An international group of scientists has since disproved such a theory. In several Covid-positive samples, they detected a high DNA concentration from raccoon dogs after analyzing gene sequences provided by the Chinese researchers on the scientific database Gisaid. Covid-positive samples also included traces of DNA from other animals, including civets.
Scientists presenting their results to an expert committee at the World Health Organization (WHO) on Tuesday, Mar. 14, said that although the findings do not show that raccoon dogs or other animals infected with Covid sparked the pandemic, it does increase the likelihood of such a scenario.
Professor Kristian Andersen of Scripps Research in La Jolla, California, told Science magazine that "the data does point even further to a market origin."
Florence Débarre, an evolutionary scientist at the French National Institute for Scientific Research, discovered the newly uploaded gene sequences. She then approached evolutionary scientist and University of Arizona professor Michael Worobey, who has published studies supporting the idea that the pandemic originated in a commercial setting.
Various Speculations
The cause of the greatest outbreak in a century has become a hot topic of frequent discussion.
A hypothesis floating around says the virus first appeared in wild animals and then jumped to people through contaminated food at the grocery store. One more thinks it could have gotten out of the Wuhan Institute of Virology, which studies viruses like this one.
An intelligence report from the US energy department and Republican-led investigations probing the origins of the virus have both brought attention to the lab leak hypothesis in recent weeks. Neither argument has any hard evidence to back it up, and that proof may never be uncovered.

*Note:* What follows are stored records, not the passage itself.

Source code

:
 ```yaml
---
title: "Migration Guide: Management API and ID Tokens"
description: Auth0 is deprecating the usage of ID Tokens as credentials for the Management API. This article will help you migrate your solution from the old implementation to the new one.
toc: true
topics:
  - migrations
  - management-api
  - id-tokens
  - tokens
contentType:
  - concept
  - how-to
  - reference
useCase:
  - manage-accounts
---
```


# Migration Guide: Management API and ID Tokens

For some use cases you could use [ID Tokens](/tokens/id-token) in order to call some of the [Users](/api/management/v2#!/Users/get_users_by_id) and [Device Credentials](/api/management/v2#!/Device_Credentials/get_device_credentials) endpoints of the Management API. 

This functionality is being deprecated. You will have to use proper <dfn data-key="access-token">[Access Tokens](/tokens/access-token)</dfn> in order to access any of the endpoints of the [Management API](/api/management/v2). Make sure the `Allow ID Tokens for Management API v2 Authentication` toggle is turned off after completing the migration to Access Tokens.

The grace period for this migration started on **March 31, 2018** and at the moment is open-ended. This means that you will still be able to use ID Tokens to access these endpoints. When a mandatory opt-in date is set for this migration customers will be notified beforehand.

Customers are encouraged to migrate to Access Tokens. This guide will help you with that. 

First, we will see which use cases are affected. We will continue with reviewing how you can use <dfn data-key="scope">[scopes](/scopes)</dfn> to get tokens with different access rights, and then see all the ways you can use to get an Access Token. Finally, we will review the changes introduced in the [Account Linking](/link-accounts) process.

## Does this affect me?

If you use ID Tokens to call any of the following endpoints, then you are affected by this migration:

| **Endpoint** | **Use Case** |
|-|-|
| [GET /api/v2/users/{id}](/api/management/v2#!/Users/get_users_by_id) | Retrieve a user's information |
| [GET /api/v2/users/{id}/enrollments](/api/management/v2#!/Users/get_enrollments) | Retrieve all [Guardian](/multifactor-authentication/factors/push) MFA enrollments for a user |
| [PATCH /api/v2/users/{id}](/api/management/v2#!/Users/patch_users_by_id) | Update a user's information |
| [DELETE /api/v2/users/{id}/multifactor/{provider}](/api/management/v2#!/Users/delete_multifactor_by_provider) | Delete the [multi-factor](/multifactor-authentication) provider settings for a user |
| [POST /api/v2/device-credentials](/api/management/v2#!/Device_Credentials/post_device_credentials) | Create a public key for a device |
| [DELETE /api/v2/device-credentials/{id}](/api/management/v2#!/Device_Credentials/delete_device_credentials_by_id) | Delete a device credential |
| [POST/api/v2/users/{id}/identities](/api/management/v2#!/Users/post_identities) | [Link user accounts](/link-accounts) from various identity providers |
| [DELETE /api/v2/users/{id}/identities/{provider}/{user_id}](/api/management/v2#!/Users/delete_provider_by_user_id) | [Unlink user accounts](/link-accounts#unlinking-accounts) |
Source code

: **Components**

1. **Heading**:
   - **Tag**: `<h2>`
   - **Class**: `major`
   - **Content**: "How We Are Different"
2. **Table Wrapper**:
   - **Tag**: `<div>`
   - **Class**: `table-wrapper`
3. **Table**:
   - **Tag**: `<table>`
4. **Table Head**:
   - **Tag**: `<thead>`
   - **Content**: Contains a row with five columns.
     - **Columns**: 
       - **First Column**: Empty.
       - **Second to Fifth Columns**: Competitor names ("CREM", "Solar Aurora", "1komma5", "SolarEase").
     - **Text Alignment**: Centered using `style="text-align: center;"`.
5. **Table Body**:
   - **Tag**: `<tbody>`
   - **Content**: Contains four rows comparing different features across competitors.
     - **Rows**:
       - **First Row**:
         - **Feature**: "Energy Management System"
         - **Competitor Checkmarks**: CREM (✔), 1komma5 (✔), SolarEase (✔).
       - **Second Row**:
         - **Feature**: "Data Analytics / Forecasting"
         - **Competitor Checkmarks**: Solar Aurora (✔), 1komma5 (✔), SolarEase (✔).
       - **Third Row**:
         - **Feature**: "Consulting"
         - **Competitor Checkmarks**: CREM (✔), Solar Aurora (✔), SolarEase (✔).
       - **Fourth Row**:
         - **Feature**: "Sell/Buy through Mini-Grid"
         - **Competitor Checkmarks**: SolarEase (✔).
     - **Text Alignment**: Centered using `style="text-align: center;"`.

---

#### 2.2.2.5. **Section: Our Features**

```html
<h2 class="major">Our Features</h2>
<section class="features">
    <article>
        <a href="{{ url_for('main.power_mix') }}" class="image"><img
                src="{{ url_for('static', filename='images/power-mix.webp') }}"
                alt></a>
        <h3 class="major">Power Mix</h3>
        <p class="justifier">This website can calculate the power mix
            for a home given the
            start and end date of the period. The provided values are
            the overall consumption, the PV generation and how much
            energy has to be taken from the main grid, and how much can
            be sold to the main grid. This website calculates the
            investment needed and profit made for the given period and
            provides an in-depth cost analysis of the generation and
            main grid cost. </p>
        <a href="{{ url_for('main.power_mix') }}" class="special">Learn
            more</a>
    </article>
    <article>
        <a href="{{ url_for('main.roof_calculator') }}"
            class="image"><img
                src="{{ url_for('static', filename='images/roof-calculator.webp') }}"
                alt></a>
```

Recent genetic evidence does not support the hypothesis that raccoon dogs or other creatures carried and disseminated Covid in the marketplace. A possible means of transmission for the animals would be contacted with infected people. The results, however, do suggest that an infected animal and, eventually, the illicit wildlife trade may have been to blame.
Experts anticipate the argument to continue, but they wonder why the Chinese team did not share the genetic information sooner. The previous director of China's Centers for Disease Control and Prevention, George Gao, said the patterns showed "nothing new" to the scientific community.
It also needs to be clarified why the information was removed from the Gisaid server at a later date.